Data shown: Begin
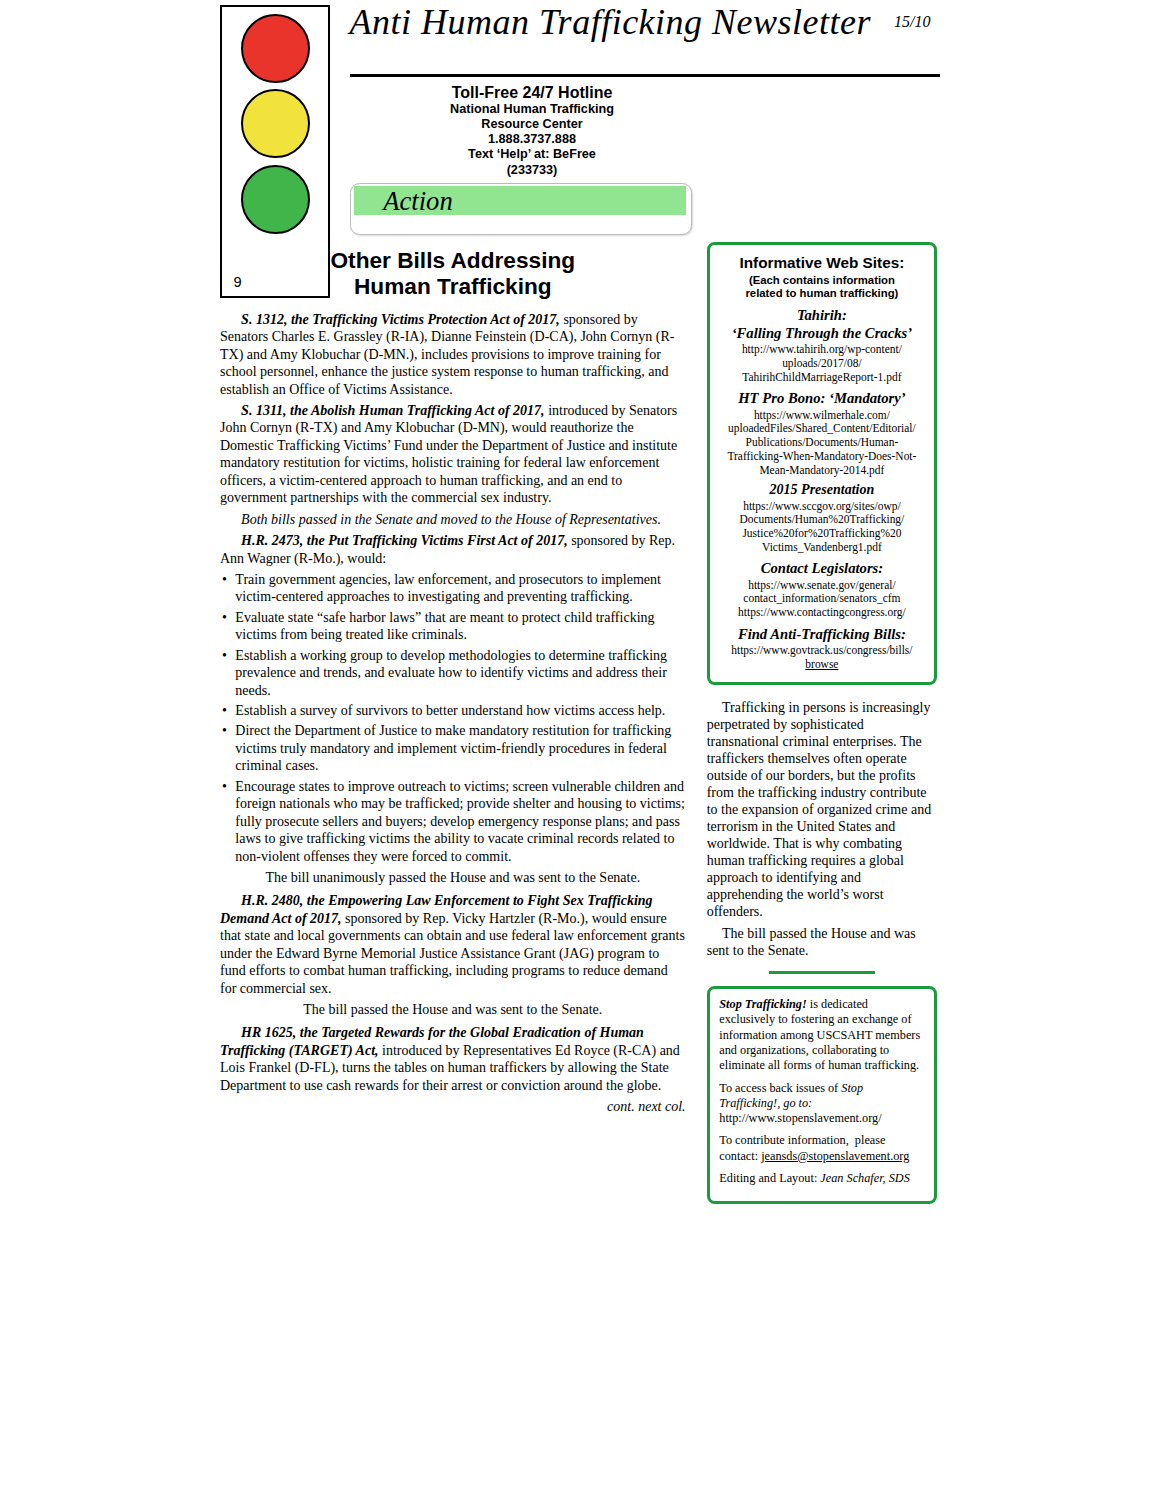Anti Human Trafficking Newsletter
15/10
9
Toll-Free 24/7 Hotline
National Human Trafficking
Resource Center
1.888.3737.888
Text ‘Help’ at: BeFree
(233733)
Action
Other Bills Addressing
Human Trafficking
S. 1312, the Trafficking Victims Protection Act of 2017, sponsored by Senators Charles E. Grassley (R-IA), Dianne Feinstein (D-CA), John Cornyn (R-TX) and Amy Klobuchar (D-MN.), includes provisions to improve training for school personnel, enhance the justice system response to human trafficking, and establish an Office of Victims Assistance.
S. 1311, the Abolish Human Trafficking Act of 2017, introduced by Senators John Cornyn (R-TX) and Amy Klobuchar (D-MN), would reauthorize the Domestic Trafficking Victims’ Fund under the Department of Justice and institute mandatory restitution for victims, holistic training for federal law enforcement officers, a victim-centered approach to human trafficking, and an end to government partnerships with the commercial sex industry.
Both bills passed in the Senate and moved to the House of Representatives.
H.R. 2473, the Put Trafficking Victims First Act of 2017, sponsored by Rep. Ann Wagner (R-Mo.), would:
Train government agencies, law enforcement, and prosecutors to implement victim-centered approaches to investigating and preventing trafficking.
Evaluate state “safe harbor laws” that are meant to protect child trafficking victims from being treated like criminals.
Establish a working group to develop methodologies to determine trafficking prevalence and trends, and evaluate how to identify victims and address their needs.
Establish a survey of survivors to better understand how victims access help.
Direct the Department of Justice to make mandatory restitution for trafficking victims truly mandatory and implement victim-friendly procedures in federal criminal cases.
Encourage states to improve outreach to victims; screen vulnerable children and foreign nationals who may be trafficked; provide shelter and housing to victims; fully prosecute sellers and buyers; develop emergency response plans; and pass laws to give trafficking victims the ability to vacate criminal records related to non-violent offenses they were forced to commit.
The bill unanimously passed the House and was sent to the Senate.
H.R. 2480, the Empowering Law Enforcement to Fight Sex Trafficking Demand Act of 2017, sponsored by Rep. Vicky Hartzler (R-Mo.), would ensure that state and local governments can obtain and use federal law enforcement grants under the Edward Byrne Memorial Justice Assistance Grant (JAG) program to fund efforts to combat human trafficking, including programs to reduce demand for commercial sex.
The bill passed the House and was sent to the Senate.
HR 1625, the Targeted Rewards for the Global Eradication of Human Trafficking (TARGET) Act, introduced by Representatives Ed Royce (R-CA) and Lois Frankel (D-FL), turns the tables on human traffickers by allowing the State Department to use cash rewards for their arrest or conviction around the globe.
cont. next col.
Informative Web Sites:
(Each contains information
related to human trafficking)
Tahirih:
‘Falling Through the Cracks’
http://www.tahirih.org/wp-content/
uploads/2017/08/
TahirihChildMarriageReport-1.pdf
HT Pro Bono: ‘Mandatory’
https://www.wilmerhale.com/
uploadedFiles/Shared_Content/Editorial/
Publications/Documents/Human-
Trafficking-When-Mandatory-Does-Not-
Mean-Mandatory-2014.pdf
2015 Presentation
https://www.sccgov.org/sites/owp/
Documents/Human%20Trafficking/
Justice%20for%20Trafficking%20
Victims_Vandenberg1.pdf
Contact Legislators:
https://www.senate.gov/general/
contact_information/senators_cfm
https://www.contactingcongress.org/
Find Anti-Trafficking Bills:
https://www.govtrack.us/congress/bills/
browse
Trafficking in persons is increasingly perpetrated by sophisticated transnational criminal enterprises. The traffickers themselves often operate outside of our borders, but the profits from the trafficking industry contribute to the expansion of organized crime and terrorism in the United States and worldwide. That is why combating human trafficking requires a global approach to identifying and apprehending the world’s worst offenders.
The bill passed the House and was sent to the Senate.
Stop Trafficking! is dedicated exclusively to fostering an exchange of information among USCSAHT members and organizations, collaborating to eliminate all forms of human trafficking.
To access back issues of Stop Trafficking!, go to: http://www.stopenslavement.org/
To contribute information, please contact: jeansds@stopenslavement.org
Editing and Layout: Jean Schafer, SDS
Data shown: End
**Action item**. Retype the listing exactly. Leave out its pictures.

**Written solution**.
Anti Human Trafficking Newsletter
15/10
9
Toll-Free 24/7 Hotline
National Human Trafficking
Resource Center
1.888.3737.888
Text ‘Help’ at: BeFree
(233733)
Action
Other Bills Addressing
Human Trafficking
S. 1312, the Trafficking Victims Protection Act of 2017, sponsored by Senators Charles E. Grassley (R-IA), Dianne Feinstein (D-CA), John Cornyn (R-TX) and Amy Klobuchar (D-MN.), includes provisions to improve training for school personnel, enhance the justice system response to human trafficking, and establish an Office of Victims Assistance.
S. 1311, the Abolish Human Trafficking Act of 2017, introduced by Senators John Cornyn (R-TX) and Amy Klobuchar (D-MN), would reauthorize the Domestic Trafficking Victims’ Fund under the Department of Justice and institute mandatory restitution for victims, holistic training for federal law enforcement officers, a victim-centered approach to human trafficking, and an end to government partnerships with the commercial sex industry.
Both bills passed in the Senate and moved to the House of Representatives.
H.R. 2473, the Put Trafficking Victims First Act of 2017, sponsored by Rep. Ann Wagner (R-Mo.), would:
Train government agencies, law enforcement, and prosecutors to implement victim-centered approaches to investigating and preventing trafficking.
Evaluate state “safe harbor laws” that are meant to protect child trafficking victims from being treated like criminals.
Establish a working group to develop methodologies to determine trafficking prevalence and trends, and evaluate how to identify victims and address their needs.
Establish a survey of survivors to better understand how victims access help.
Direct the Department of Justice to make mandatory restitution for trafficking victims truly mandatory and implement victim-friendly procedures in federal criminal cases.
Encourage states to improve outreach to victims; screen vulnerable children and foreign nationals who may be trafficked; provide shelter and housing to victims; fully prosecute sellers and buyers; develop emergency response plans; and pass laws to give trafficking victims the ability to vacate criminal records related to non-violent offenses they were forced to commit.
The bill unanimously passed the House and was sent to the Senate.
H.R. 2480, the Empowering Law Enforcement to Fight Sex Trafficking Demand Act of 2017, sponsored by Rep. Vicky Hartzler (R-Mo.), would ensure that state and local governments can obtain and use federal law enforcement grants under the Edward Byrne Memorial Justice Assistance Grant (JAG) program to fund efforts to combat human trafficking, including programs to reduce demand for commercial sex.
The bill passed the House and was sent to the Senate.
HR 1625, the Targeted Rewards for the Global Eradication of Human Trafficking (TARGET) Act, introduced by Representatives Ed Royce (R-CA) and Lois Frankel (D-FL), turns the tables on human traffickers by allowing the State Department to use cash rewards for their arrest or conviction around the globe.
cont. next col.
Informative Web Sites:
(Each contains information
related to human trafficking)
Tahirih:
‘Falling Through the Cracks’
http://www.tahirih.org/wp-content/
uploads/2017/08/
TahirihChildMarriageReport-1.pdf
HT Pro Bono: ‘Mandatory’
https://www.wilmerhale.com/
uploadedFiles/Shared_Content/Editorial/
Publications/Documents/Human-
Trafficking-When-Mandatory-Does-Not-
Mean-Mandatory-2014.pdf
2015 Presentation
https://www.sccgov.org/sites/owp/
Documents/Human%20Trafficking/
Justice%20for%20Trafficking%20
Victims_Vandenberg1.pdf
Contact Legislators:
https://www.senate.gov/general/
contact_information/senators_cfm
https://www.contactingcongress.org/
Find Anti-Trafficking Bills:
https://www.govtrack.us/congress/bills/
browse
Trafficking in persons is increasingly perpetrated by sophisticated transnational criminal enterprises. The traffickers themselves often operate outside of our borders, but the profits from the trafficking industry contribute to the expansion of organized crime and terrorism in the United States and worldwide. That is why combating human trafficking requires a global approach to identifying and apprehending the world’s worst offenders.
The bill passed the House and was sent to the Senate.
Stop Trafficking! is dedicated exclusively to fostering an exchange of information among USCSAHT members and organizations, collaborating to eliminate all forms of human trafficking.
To access back issues of Stop Trafficking!, go to: http://www.stopenslavement.org/
To contribute information, please contact: jeansds@stopenslavement.org
Editing and Layout: Jean Schafer, SDS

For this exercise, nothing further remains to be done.